Customers can also segment and filter emissions by scope and data centre region, and estimate the carbon emissions they avoid by moving their Exchange and SharePoint deployments to the cloud.

“This data is crucial for understanding how usage of cloud services impacts emissions and is the first step in establishing a foundation to drive further decarbonization efforts,” Microsoft said.

According to Microsoft, the preview of EID for Microsoft 365 is a precursor for the upcoming general availability launch of Microsoft Cloud for Sustainability, a SaaS solution that organisations can use to record, report, and reduce emissions across their enterprise.

“Down the road, we plan to make the insights produced by the Emissions Impact Dashboard available via Microsoft Cloud for Sustainability. This will help customers gain a broader understanding of their environmental impact, end-to-end,” Microsoft said.

Introducing sustainability focused tools for Microsoft is part of the tech giant’s ambitious goal to be carbon negative by 2030, and that by 2050, it will have removed from the environment all the carbon that has been emitted by its business — directly and by electrical consumption — since it was founded in 1975.

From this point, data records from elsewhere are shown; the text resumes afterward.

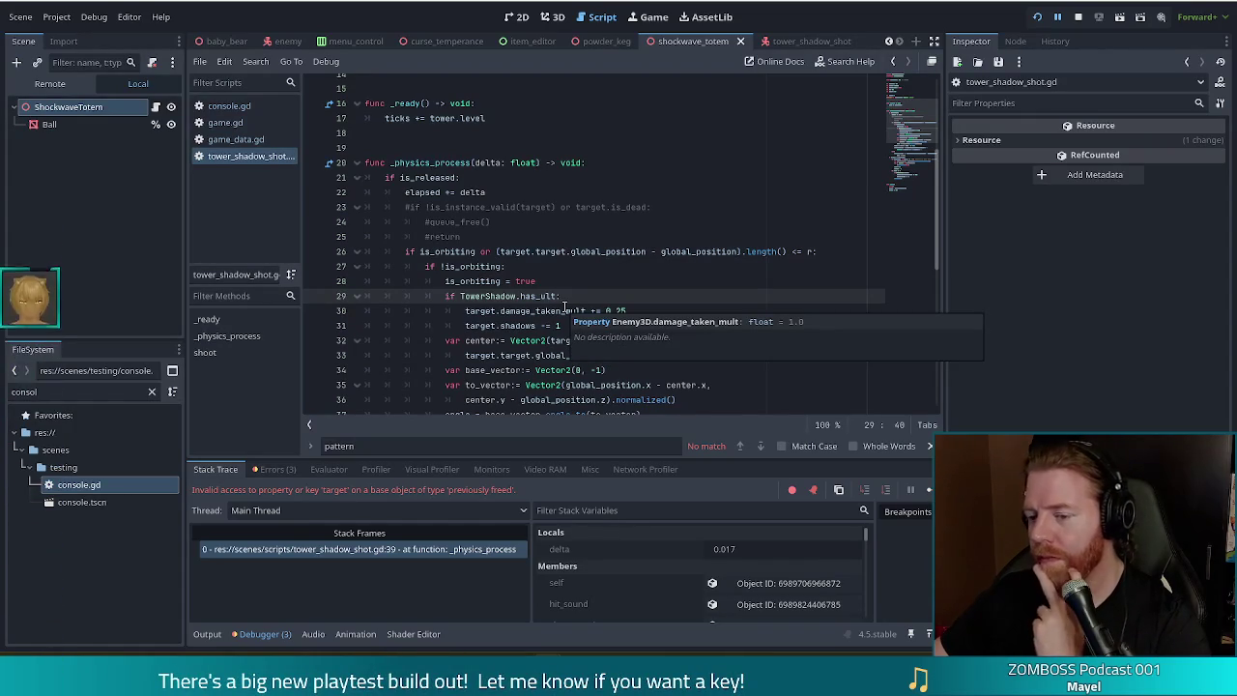
click(646, 252)
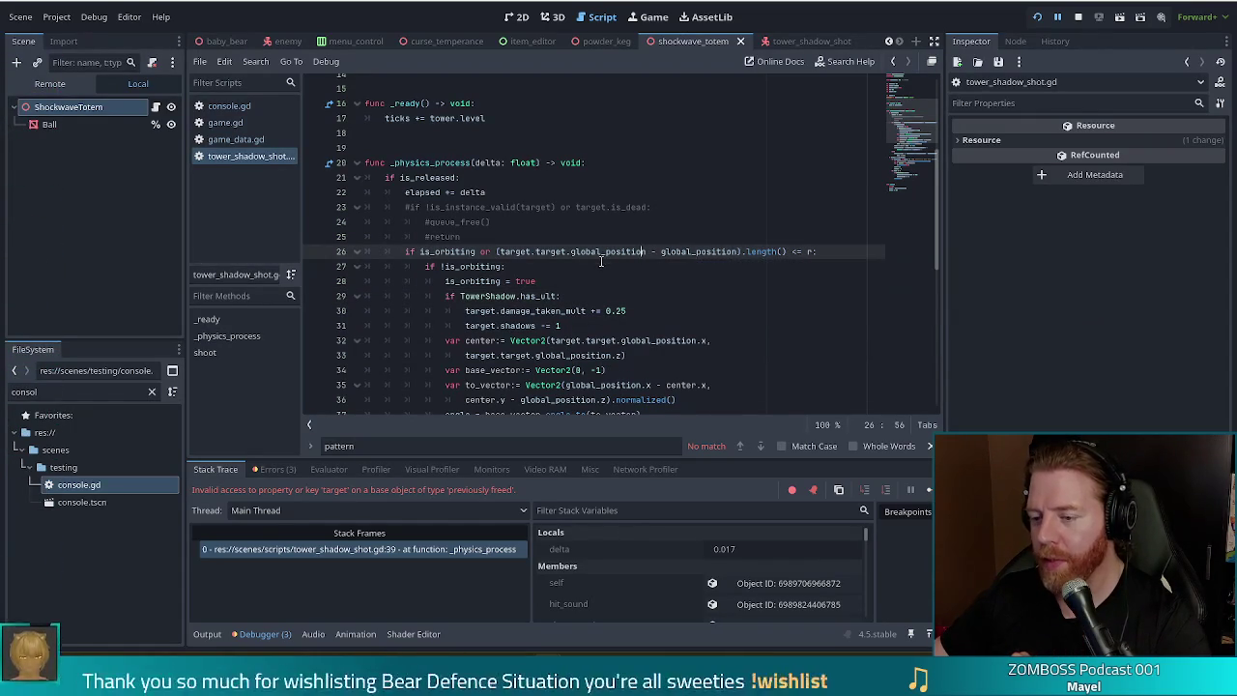
click(714, 251)
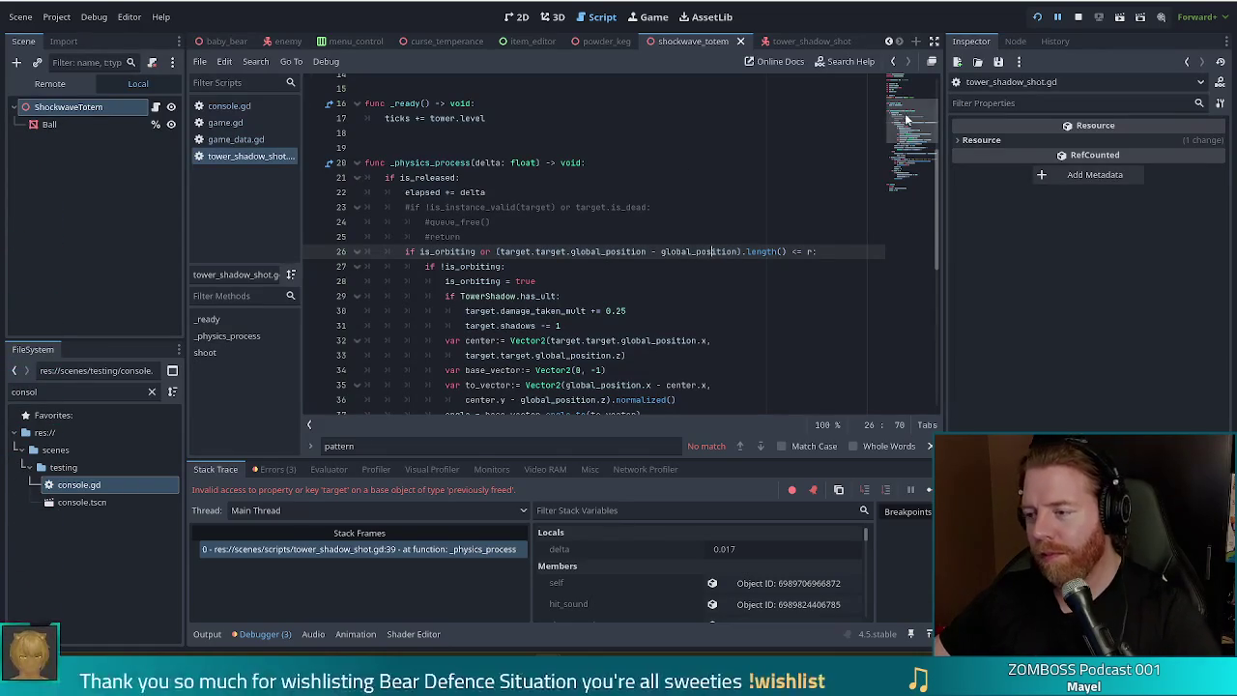
scroll(915, 143, down, 2)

Meanwhile, a study undertaken by Google Research has highlighted that accurate data is needed to help assess the carbon emissions in machine learning and identify strategies to mitigate those emissions.

The study, The Carbon Footprint of Machine Learning Training Will Plateau, Then Shrink, published in IEEE Computer identified there are four best practices that it claims can reduce energy by 100 times and carbon emissions by 1,000 times.

Known as the 4Ms, these best practices are: Model, machine, mechanisation, and map optimisation.

Under “model”, the study advises selecting ML model architectures, such as sparse models, while machine is about using processors and systems optimized for ML trainingversus general-purpose processors.

The study also advises computing in the cloud rather than on-premise and choosing cloud locations with the cleanest energy.

Google said it is already using the 4Ms today and are available for users on its Google Cloud services.

“We demonstrate four key practices that reduce the carbon (and energy) footprint of ML workloads by large margins, which we have employed to help keep ML under 15% of Google’s total energy use,” Google Research brain team distinguished engineer David Patterson wrote in a post.

Like Microsoft, Google has also set its own green target and aims to run using carbon-free energy by 2030. The company has been carbon neutral since 2007, after it eliminated its entire carbon legacy.